Question: Two trams, each of length 100 m are travelling in opposite direction with speed \( 15\;{\text{m}}/{\...

Question

Two trams, each of length 100 m are travelling in opposite direction with speed $15\;{\text{m}}/{\text{s}}$ and $25\;{\text{m}}/{\text{s}}$ . The time taken for crossing is
(A) $4s$
(B) $2.5s$
(C) $5s$
(D) $2s$

Answer 1

Solution

We can easily solve this question by using the third equation of motion.
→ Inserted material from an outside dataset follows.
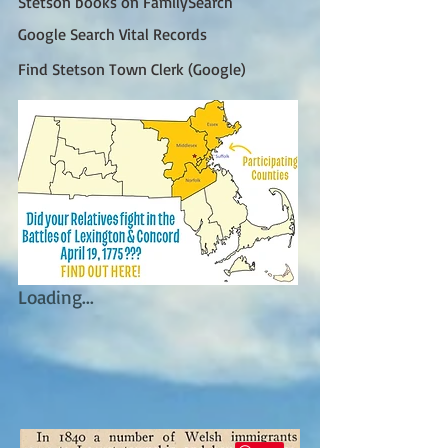
Stetson books on FamilySearch
Google Search Vital Records
Find Stetson Town Clerk (Google)
Loading...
The third equation of motion gives the relation between distance, speed, acceleration, and time.

Formula Used: We will use the following formula to find the answer to the question
$s = ut + \dfrac{1}{2}a{t^2}$
Where, $s$ is the distance travelled,
$u$ is the initial velocity,
$a$ is the acceleration of the body,
$t$ is the time taken by the body.

Complete Step-by-Step Solution
According to the question, the following information is provided to us
The length of each tram is $100m$
Velocity of tram $A = 15m/s$
Velocity of tram $B = 25m/s$
Now, let us suppose that the distance travelled by the tram $A$ be $x$ metres.
Then, the distance travelled by tram $B$ will be $(100 - x)$ metres.
Let us now use the third equation of motion for tram $A$ .
$s = ut + \dfrac{1}{2}a{t^2}$
Now we will replace $s$ with $x$ to get
$x = 15t + \dfrac{1}{2}a{t^2}$
Similarly, we will use the third equation of motion for tram $B$ .
$s = ut + \dfrac{1}{2}a{t^2}$
Now we will substitute the values of $s$ and $u$ in the above equation to get
$100 - x = 25 \times t + \dfrac{1}{2}a{t^2}$
Now, we will substitute the value of $x$ that we found out from the earlier equation to this equation.
That is,
$100 - 15t + \dfrac{1}{2}a{t^2} = 25t + \dfrac{1}{2}a{t^2}$
$\Rightarrow 100 = 25t + 15t$
Upon further solving, we get
$\Rightarrow 40t = 100$
$\Rightarrow t = \dfrac{{100}}{{40}}$
Therefore, $t = 2.5\sec$
Hence, the correct option is (B).

Note
We can also solve this question with the concept of relative motion. That method will be a little bit difficult to understand but it is a very short method. Motion as seen from or referred to a certain material system that constitutes a reference frame (as two adjacent walls and floor of a room) is known as Relative Motion.